Fine musicienne, voire d’une sensibilité touchante, la Comtesse de Nuccia Focile déçoit par son timbre fatigué, la voix semblant irrémédiablement abîmée par un vibratello difficile à relativiser. A contrario, on apprécie que l’on ait trouvé avec Jeannette Fischer une Marcellina à la fois suffisamment mûre pour le rôle mais aussi une technicienne encore présentable, ce qui permet de lui laisser chanter son air du IV, passage vocalement difficile et souvent coupé. En revanche le Bartolo de René Schirrer paraît en relative méforme, manquant d’agilité et de projection. Le Cherubino de Valentina Kutzarova séduit par son timbre chaleureux et son investissement éperdu du rôle, aux limites toutefois de la perte de contrôle de l’intonation. En dépit de petits défauts son interprétation très crédible des deux airs principaux convainc, y compris par une ornementation plutôt originale et toujours très musicale (on retrouve aussi cette discrète tendance aux embellissements de la ligne chez d’autres solistes de la soirée, mais avec un bonheur moins constant). Le truculent Basilio de Loïc Felix, la jolie Barbarina d’Anaïs Mahikian et les bonnes prestations de l’ensemble des autres petits rôles, confiés à des chanteurs issus du Choeur de l’Opéra du Rhin, complètent cette distribution équilibrée.

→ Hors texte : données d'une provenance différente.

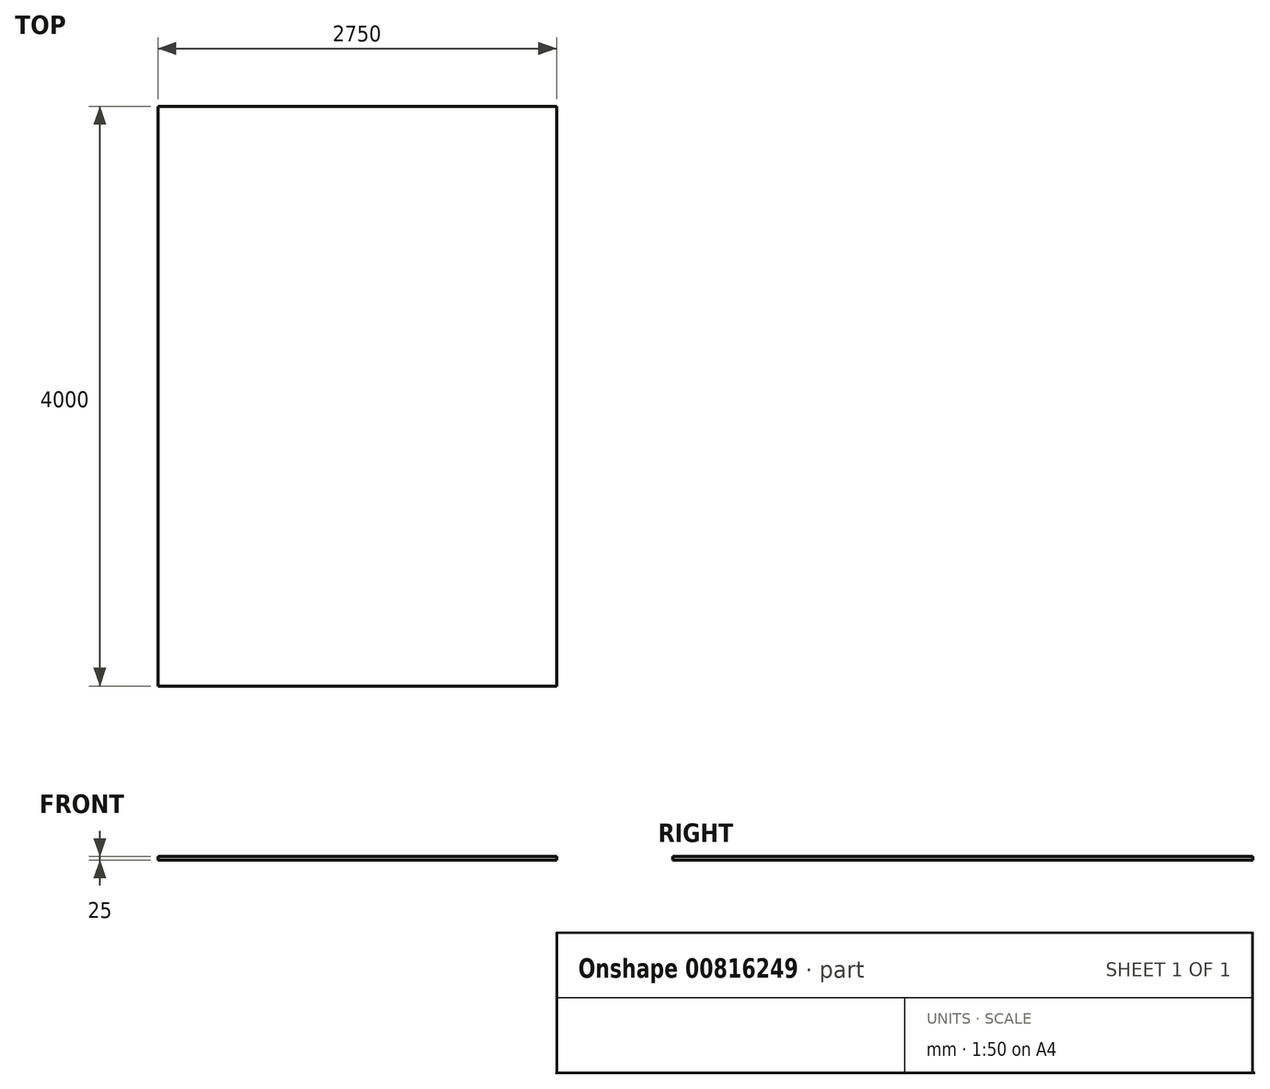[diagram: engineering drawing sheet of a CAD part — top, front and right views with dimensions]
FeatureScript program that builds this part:
annotation { "Feature Type Name" : "Feature", "Feature Type Description" : "" }
export const myFeature = defineFeature(function(context is Context, id is Id, definition is map)
    precondition{}
    {
        {
            var Q0;
            Q0=qCreatedBy(makeId("Top.planeOp"),FACE);
            var sketch = newSketch(context, id + "F0", { "sketchPlane" : qUnion([Q0])});
            skLineSegment(sketch, "E0.bottom", {"start": v(0, 0) * mm, "end": v(2750, 0) * mm});
            skLineSegment(sketch, "E0.top", {"start": v(0, 4000) * mm, "end": v(2750, 4000) * mm});
            skLineSegment(sketch, "E0.left", {"start": v(0, 0) * mm, "end": v(0, 4000) * mm});
            skLineSegment(sketch, "E0.right", {"start": v(2750, 0) * mm, "end": v(2750, 4000) * mm});
            skSolve(sketch);
        }
        {
            var Q0;
            Q0 = qSketchRegion(id + "F0", true);
            extrude(context, id + "F1", {"entities" : qUnion([Q0]), "depth" : 25 * mm, "offsetDistance" : 25 * mm});
        }
    });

À l’occasion de ses débuts en France, Roland Böer parvient à tirer le meilleur d’un Orchestre Philharmonique de Strasbourg en bonne forme, avec en particulier une petite harmonie dont le charme éminemment mozartien fait oublier quelques relâchements occasionnels du côté des violons (en ordre dispersé) et des cors (hasardeux). Plus problématique semble le contrôle du plateau, les chanteurs semblant désorientés par des tempi rapides, avec d’innombrables décalages, certains paraissant même rattrapés de justesse, ce qui n’est pas forcément grave, mais aussi une certaine raideur, peut-être imputable à un sentiment général d’insécurité. Clairement, c’est toujours quand les éléments les plus sûrs de la distribution sont au premier plan (Karthaüser, Bizic et Tézier) que ces Nozze di Figaro coulent de source, retrouvent cette grâce mozartienne évidente qui a d’autres moments semble un peu leur échapper. Mais l’essentiel est sauf : une représentation vivante, riche en moments exceptionnels.